WORK TO COMPLETE:
1) Please list every family member of Khin Maung Win named in the profile of him below, with each person's relation to him.
2) In the profile of Khin Maung Win, what work did he do before his political career?

═════ SUPPLIED PASSAGE

Member of the Amyotha Hluttaw
- In office 3 February 2016 – 1 February 2021
- Constituency: Sagaing Region № 7

Personal details
- Born: 8 April 1958 (age 68) Wuntho Township, Myanmar
- Party: National League for Democracy
- Spouse: Khin San Yi
- Children: Aung Min Oo
- Parent(s): Gyi Pe (father) Set May (mother)
- Alma mater: Shwebo College (B.Sc) Yangon University (Dip in Livestock)

= Khin Maung Win (politician, born 1958) =

Burmese politician

Khin Maung Win (ခင်မောင်ဝင်း; born 8 April 1958) is a Burmese politician who currently serves as an Amyotha Hluttaw MP for Sagaing Region No. 7 constituency. He is a member of the National League for Democracy.

==Early life and education==
Khin Maung Win was on born 8 April 1958 in Wuntho Township, Myanmar. He graduated with B.Sc. degree from Shwebo Collage and Dip in Livestock from Yangon University. He had served as the chairman of township NLD in 1998 and also served as the chairman of district conference commission. He is an executive member of region and as the chairman of regionvenviromental conservation. He previously worked as a tuition teacher.

==Political career==
He is a member of the National League for Democracy.In the 2015 Myanmar general election, he was elected as an Amyotha Hluttaw MP and elected representative from Sagaing Region No. 7 constituency.

══════════
═════ RECORDS SUPPLIED

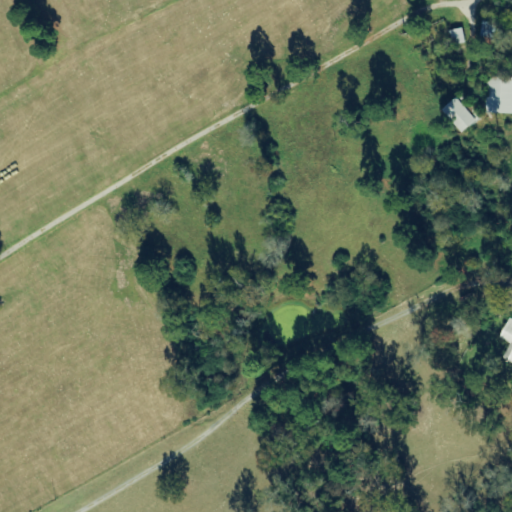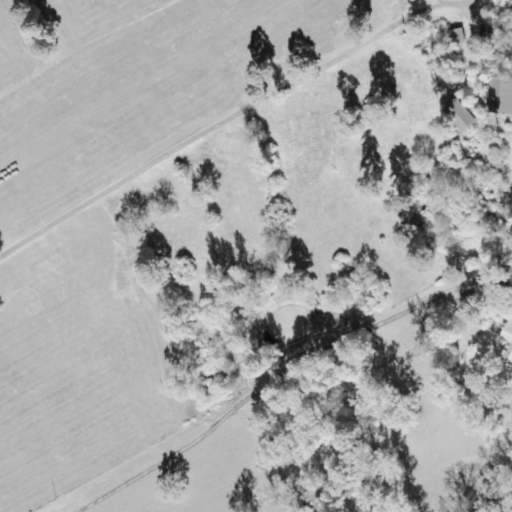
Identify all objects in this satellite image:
building: (502, 95)
building: (465, 115)
building: (509, 338)
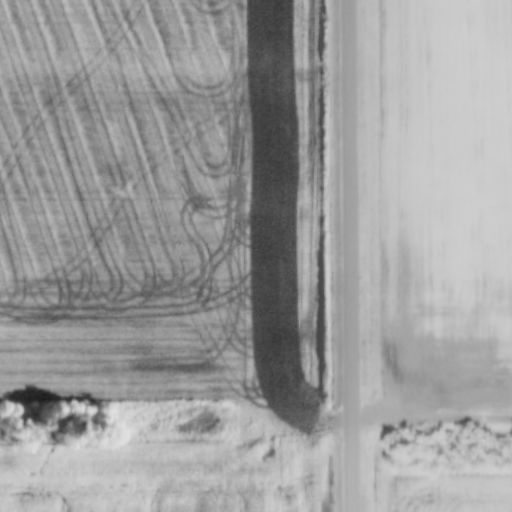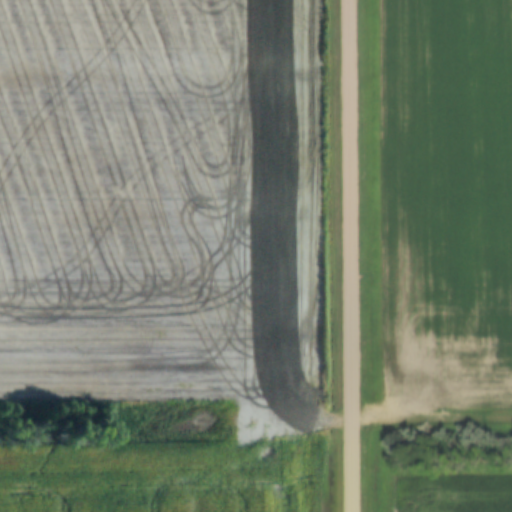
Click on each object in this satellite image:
road: (358, 255)
road: (285, 477)
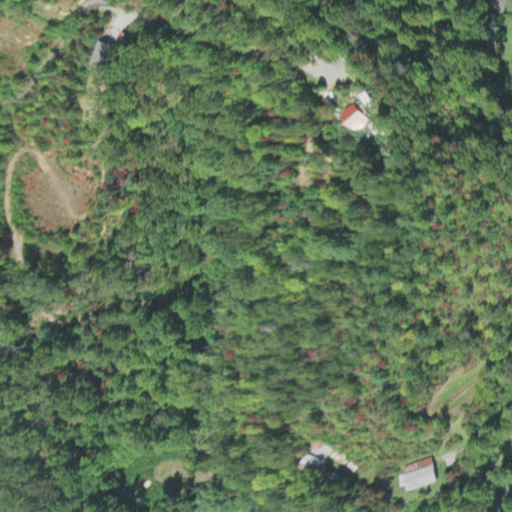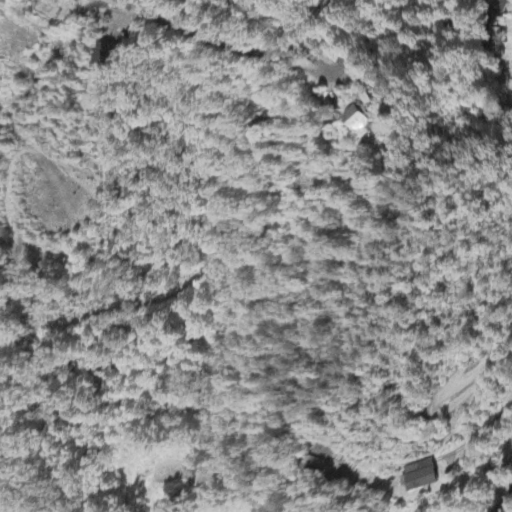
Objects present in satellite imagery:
road: (142, 18)
road: (494, 24)
road: (283, 28)
building: (104, 59)
building: (356, 120)
building: (324, 460)
building: (418, 477)
road: (500, 497)
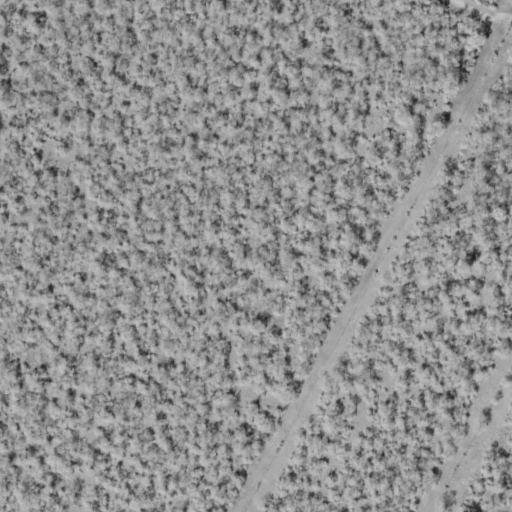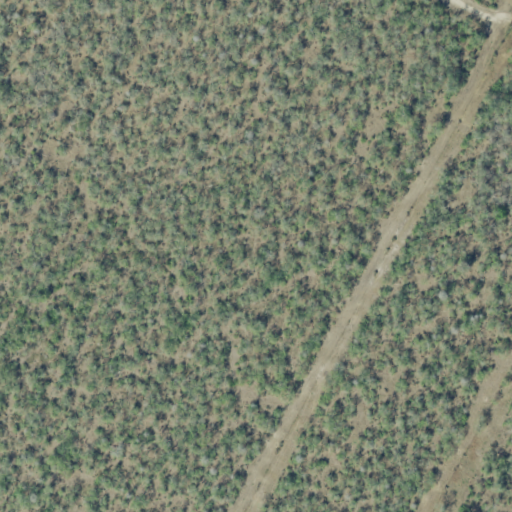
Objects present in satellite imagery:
road: (503, 4)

══════════

TASK RESULTS:
1)
Khin San Yi (spouse)
Aung Min Oo (child)
Gyi Pe (father)
Set May (mother)

2) He worked as a tuition teacher.